I am building a workflow for transcribing audio files using Whisper. If the audio file is greater than 25 MB, I use CloudConvert for compression with the option audio_convert = 25. However, when testing with a 25.6 MB audio file (52 minutes long), the compressed file size reached 25.1 MB, causing the Whisper action to fail with the error: "Payload Too Large - {“error”: {“message”:“Maximum content size limit (26214400) exceeded (26320136 bytes)}.”
I also tried compressing with the audio-bitrate option, which reduced the file size to 9.5 MB, but the audio quality was too low, resulting in poor transcription accuracy. Does increasing the audio bitrate value help in improving the quality?

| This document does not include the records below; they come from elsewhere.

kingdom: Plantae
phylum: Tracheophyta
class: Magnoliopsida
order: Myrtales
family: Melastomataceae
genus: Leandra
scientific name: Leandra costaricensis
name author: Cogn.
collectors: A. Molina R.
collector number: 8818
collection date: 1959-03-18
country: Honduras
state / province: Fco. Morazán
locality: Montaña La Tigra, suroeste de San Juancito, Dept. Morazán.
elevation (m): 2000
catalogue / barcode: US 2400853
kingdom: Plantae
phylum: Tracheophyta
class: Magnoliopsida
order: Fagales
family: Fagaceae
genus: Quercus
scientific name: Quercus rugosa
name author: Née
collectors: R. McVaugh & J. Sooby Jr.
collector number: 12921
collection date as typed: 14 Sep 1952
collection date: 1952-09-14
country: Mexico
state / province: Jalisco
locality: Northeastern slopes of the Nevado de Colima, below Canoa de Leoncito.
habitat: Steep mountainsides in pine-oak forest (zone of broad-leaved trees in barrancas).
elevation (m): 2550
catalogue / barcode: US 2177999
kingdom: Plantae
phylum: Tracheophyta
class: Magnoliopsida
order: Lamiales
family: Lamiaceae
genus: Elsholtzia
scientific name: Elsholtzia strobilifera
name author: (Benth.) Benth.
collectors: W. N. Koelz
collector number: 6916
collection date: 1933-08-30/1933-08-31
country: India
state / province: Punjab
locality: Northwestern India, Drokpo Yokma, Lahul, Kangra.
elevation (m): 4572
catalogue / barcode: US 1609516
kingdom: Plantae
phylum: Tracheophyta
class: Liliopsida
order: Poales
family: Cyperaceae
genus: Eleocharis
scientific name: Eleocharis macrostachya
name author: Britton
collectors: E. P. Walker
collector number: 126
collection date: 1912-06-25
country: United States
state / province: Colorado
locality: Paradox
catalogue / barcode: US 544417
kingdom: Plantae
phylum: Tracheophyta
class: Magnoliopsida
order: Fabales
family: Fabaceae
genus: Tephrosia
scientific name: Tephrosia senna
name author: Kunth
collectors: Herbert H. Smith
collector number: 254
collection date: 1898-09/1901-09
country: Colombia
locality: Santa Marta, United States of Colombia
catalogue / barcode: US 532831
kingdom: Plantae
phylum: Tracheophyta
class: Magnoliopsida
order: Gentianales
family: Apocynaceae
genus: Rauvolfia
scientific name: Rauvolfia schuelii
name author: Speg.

Does anyone have suggestions or workarounds for this issue? I’m considering splitting the lengthy audio into smaller chunks as an error handler step but need guidance on how to do this or recommendations for applications that can help
I’m having a similar issue. Even using parameters that compress the file to the correct size on the CloudConvert website stop working when used with the CloudConvert module.
A work around for splitting the file into multiple chunks is to use the trim_start and trim_end parameters to cut the audio file roughly in half.
Sure, here’s the end parameter configured to trim the audio file to only the first 10 minuets. “trim_start” works the same way for setting the start time of the file, but I’m not using that in this scenario.
You can find the full documentation on the possible options here, though I suspect either the bitrate or sample_rate has a cap not mentioned in the documentation as there was a hard limit to the file size I could achieve with these parameters even though I could get smaller with the same parameters on the website itself.